Entries drawn from a collection:
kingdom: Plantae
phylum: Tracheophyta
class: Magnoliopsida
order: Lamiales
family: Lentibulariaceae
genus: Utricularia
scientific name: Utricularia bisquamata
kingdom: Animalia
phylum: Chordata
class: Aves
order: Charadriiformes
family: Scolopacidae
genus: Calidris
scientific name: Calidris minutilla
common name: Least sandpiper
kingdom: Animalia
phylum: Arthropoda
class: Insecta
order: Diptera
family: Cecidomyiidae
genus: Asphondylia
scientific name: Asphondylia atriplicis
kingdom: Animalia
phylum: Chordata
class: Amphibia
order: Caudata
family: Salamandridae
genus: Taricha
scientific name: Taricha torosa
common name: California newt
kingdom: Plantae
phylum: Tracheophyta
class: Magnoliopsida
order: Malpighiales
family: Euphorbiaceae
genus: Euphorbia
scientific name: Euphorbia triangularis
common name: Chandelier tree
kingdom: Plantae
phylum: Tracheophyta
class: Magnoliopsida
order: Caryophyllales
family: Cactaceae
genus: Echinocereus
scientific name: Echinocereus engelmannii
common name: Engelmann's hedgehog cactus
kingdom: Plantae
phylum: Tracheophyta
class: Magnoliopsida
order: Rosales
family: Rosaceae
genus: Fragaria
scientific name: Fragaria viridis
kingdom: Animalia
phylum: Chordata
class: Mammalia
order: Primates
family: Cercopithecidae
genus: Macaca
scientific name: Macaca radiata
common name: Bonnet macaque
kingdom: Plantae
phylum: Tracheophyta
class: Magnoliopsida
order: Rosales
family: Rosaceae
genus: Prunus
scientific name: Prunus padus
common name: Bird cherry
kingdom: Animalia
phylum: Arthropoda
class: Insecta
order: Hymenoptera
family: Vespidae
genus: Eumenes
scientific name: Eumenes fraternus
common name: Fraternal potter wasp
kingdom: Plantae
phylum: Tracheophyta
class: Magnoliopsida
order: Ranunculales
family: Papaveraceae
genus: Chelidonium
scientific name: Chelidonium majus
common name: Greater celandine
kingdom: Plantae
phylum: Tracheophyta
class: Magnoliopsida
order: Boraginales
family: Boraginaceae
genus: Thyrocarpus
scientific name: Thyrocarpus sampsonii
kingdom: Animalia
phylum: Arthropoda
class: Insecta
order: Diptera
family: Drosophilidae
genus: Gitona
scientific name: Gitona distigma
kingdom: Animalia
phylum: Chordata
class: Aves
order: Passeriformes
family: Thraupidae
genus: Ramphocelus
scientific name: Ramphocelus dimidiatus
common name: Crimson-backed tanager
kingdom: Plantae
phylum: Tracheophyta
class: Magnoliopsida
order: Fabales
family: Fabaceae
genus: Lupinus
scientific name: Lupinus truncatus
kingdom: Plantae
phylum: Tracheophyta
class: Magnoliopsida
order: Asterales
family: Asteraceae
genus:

* _Request_:
Turn all of the lines above into a numbered list, omitting any blank lines.

* _Right answer_:
1. kingdom: Plantae
2. phylum: Tracheophyta
3. class: Magnoliopsida
4. order: Lamiales
5. family: Lentibulariaceae
6. genus: Utricularia
7. scientific name: Utricularia bisquamata
8. kingdom: Animalia
9. phylum: Chordata
10. class: Aves
11. order: Charadriiformes
12. family: Scolopacidae
13. genus: Calidris
14. scientific name: Calidris minutilla
15. common name: Least sandpiper
16. kingdom: Animalia
17. phylum: Arthropoda
18. class: Insecta
19. order: Diptera
20. family: Cecidomyiidae
21. genus: Asphondylia
22. scientific name: Asphondylia atriplicis
23. kingdom: Animalia
24. phylum: Chordata
25. class: Amphibia
26. order: Caudata
27. family: Salamandridae
28. genus: Taricha
29. scientific name: Taricha torosa
30. common name: California newt
31. kingdom: Plantae
32. phylum: Tracheophyta
33. class: Magnoliopsida
34. order: Malpighiales
35. family: Euphorbiaceae
36. genus: Euphorbia
37. scientific name: Euphorbia triangularis
38. common name: Chandelier tree
39. kingdom: Plantae
40. phylum: Tracheophyta
41. class: Magnoliopsida
42. order: Caryophyllales
43. family: Cactaceae
44. genus: Echinocereus
45. scientific name: Echinocereus engelmannii
46. common name: Engelmann's hedgehog cactus
47. kingdom: Plantae
48. phylum: Tracheophyta
49. class: Magnoliopsida
50. order: Rosales
51. family: Rosaceae
52. genus: Fragaria
53. scientific name: Fragaria viridis
54. kingdom: Animalia
55. phylum: Chordata
56. class: Mammalia
57. order: Primates
58. family: Cercopithecidae
59. genus: Macaca
60. scientific name: Macaca radiata
61. common name: Bonnet macaque
62. kingdom: Plantae
63. phylum: Tracheophyta
64. class: Magnoliopsida
65. order: Rosales
66. family: Rosaceae
67. genus: Prunus
68. scientific name: Prunus padus
69. common name: Bird cherry
70. kingdom: Animalia
71. phylum: Arthropoda
72. class: Insecta
73. order: Hymenoptera
74. family: Vespidae
75. genus: Eumenes
76. scientific name: Eumenes fraternus
77. common name: Fraternal potter wasp
78. kingdom: Plantae
79. phylum: Tracheophyta
80. class: Magnoliopsida
81. order: Ranunculales
82. family: Papaveraceae
83. genus: Chelidonium
84. scientific name: Chelidonium majus
85. common name: Greater celandine
86. kingdom: Plantae
87. phylum: Tracheophyta
88. class: Magnoliopsida
89. order: Boraginales
90. family: Boraginaceae
91. genus: Thyrocarpus
92. scientific name: Thyrocarpus sampsonii
93. kingdom: Animalia
94. phylum: Arthropoda
95. class: Insecta
96. order: Diptera
97. family: Drosophilidae
98. genus: Gitona
99. scientific name: Gitona distigma
100. kingdom: Animalia
101. phylum: Chordata
102. class: Aves
103. order: Passeriformes
104. family: Thraupidae
105. genus: Ramphocelus
106. scientific name: Ramphocelus dimidiatus
107. common name: Crimson-backed tanager
108. kingdom: Plantae
109. phylum: Tracheophyta
110. class: Magnoliopsida
111. order: Fabales
112. family: Fabaceae
113. genus: Lupinus
114. scientific name: Lupinus truncatus
115. kingdom: Plantae
116. phylum: Tracheophyta
117. class: Magnoliopsida
118. order: Asterales
119. family: Asteraceae
120. genus:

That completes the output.